TASK GOAL: Copy out word for word the items from the line containing "collectors: R. M. King & R. Garvey" up to and including the line containing "state / province: La Libertad".

(Excerpt from a dataset)
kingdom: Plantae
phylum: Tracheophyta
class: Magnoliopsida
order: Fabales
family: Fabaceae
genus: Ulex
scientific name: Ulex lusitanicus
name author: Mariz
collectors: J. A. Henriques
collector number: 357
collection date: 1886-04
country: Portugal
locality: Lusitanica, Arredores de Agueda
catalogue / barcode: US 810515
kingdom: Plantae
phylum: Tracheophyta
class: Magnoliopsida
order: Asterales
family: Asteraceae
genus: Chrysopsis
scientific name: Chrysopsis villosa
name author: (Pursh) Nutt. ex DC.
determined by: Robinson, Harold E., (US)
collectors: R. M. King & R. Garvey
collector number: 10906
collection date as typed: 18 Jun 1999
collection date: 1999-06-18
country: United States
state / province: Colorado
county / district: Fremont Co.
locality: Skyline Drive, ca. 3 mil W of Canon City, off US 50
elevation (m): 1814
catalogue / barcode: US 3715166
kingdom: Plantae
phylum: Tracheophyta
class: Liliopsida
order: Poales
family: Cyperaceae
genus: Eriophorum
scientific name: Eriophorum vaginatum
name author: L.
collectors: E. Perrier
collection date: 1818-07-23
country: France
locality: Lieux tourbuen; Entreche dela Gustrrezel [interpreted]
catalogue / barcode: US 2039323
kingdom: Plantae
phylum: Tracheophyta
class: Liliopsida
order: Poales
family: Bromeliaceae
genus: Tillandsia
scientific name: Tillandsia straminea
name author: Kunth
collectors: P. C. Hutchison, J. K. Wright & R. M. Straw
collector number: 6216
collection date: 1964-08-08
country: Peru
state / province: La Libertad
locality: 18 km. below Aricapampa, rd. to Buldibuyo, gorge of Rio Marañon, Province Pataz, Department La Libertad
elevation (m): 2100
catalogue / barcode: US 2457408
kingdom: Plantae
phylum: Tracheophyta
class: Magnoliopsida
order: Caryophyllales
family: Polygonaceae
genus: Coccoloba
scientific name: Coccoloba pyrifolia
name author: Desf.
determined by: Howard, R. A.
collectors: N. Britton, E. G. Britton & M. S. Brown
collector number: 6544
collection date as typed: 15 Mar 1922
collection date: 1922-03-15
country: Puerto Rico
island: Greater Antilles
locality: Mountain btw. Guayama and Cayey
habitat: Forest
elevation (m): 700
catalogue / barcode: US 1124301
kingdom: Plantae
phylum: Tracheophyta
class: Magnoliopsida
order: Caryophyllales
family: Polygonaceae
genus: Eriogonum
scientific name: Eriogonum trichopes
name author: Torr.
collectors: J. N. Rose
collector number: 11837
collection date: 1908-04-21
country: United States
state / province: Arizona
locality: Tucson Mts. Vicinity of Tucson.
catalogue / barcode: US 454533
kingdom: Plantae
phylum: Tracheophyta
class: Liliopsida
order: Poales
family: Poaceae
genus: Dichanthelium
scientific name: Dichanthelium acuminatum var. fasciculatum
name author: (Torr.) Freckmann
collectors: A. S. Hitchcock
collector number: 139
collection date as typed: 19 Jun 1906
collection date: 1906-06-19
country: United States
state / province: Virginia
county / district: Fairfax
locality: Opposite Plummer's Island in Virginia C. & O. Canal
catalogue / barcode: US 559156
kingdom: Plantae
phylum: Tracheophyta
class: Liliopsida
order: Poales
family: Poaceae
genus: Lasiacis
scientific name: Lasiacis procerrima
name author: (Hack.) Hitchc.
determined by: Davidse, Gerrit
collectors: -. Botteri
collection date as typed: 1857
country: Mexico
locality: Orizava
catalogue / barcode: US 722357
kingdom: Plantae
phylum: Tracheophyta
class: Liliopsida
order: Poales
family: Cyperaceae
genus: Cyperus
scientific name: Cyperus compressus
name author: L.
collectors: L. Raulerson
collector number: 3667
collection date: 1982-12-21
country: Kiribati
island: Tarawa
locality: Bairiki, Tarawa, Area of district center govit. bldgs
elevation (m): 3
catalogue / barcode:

TASK OUTPUT:
collectors: R. M. King & R. Garvey
collector number: 10906
collection date as typed: 18 Jun 1999
collection date: 1999-06-18
country: United States
state / province: Colorado
county / district: Fremont Co.
locality: Skyline Drive, ca. 3 mil W of Canon City, off US 50
elevation (m): 1814
catalogue / barcode: US 3715166
kingdom: Plantae
phylum: Tracheophyta
class: Liliopsida
order: Poales
family: Cyperaceae
genus: Eriophorum
scientific name: Eriophorum vaginatum
name author: L.
collectors: E. Perrier
collection date: 1818-07-23
country: France
locality: Lieux tourbuen; Entreche dela Gustrrezel [interpreted]
catalogue / barcode: US 2039323
kingdom: Plantae
phylum: Tracheophyta
class: Liliopsida
order: Poales
family: Bromeliaceae
genus: Tillandsia
scientific name: Tillandsia straminea
name author: Kunth
collectors: P. C. Hutchison, J. K. Wright & R. M. Straw
collector number: 6216
collection date: 1964-08-08
country: Peru
state / province: La Libertad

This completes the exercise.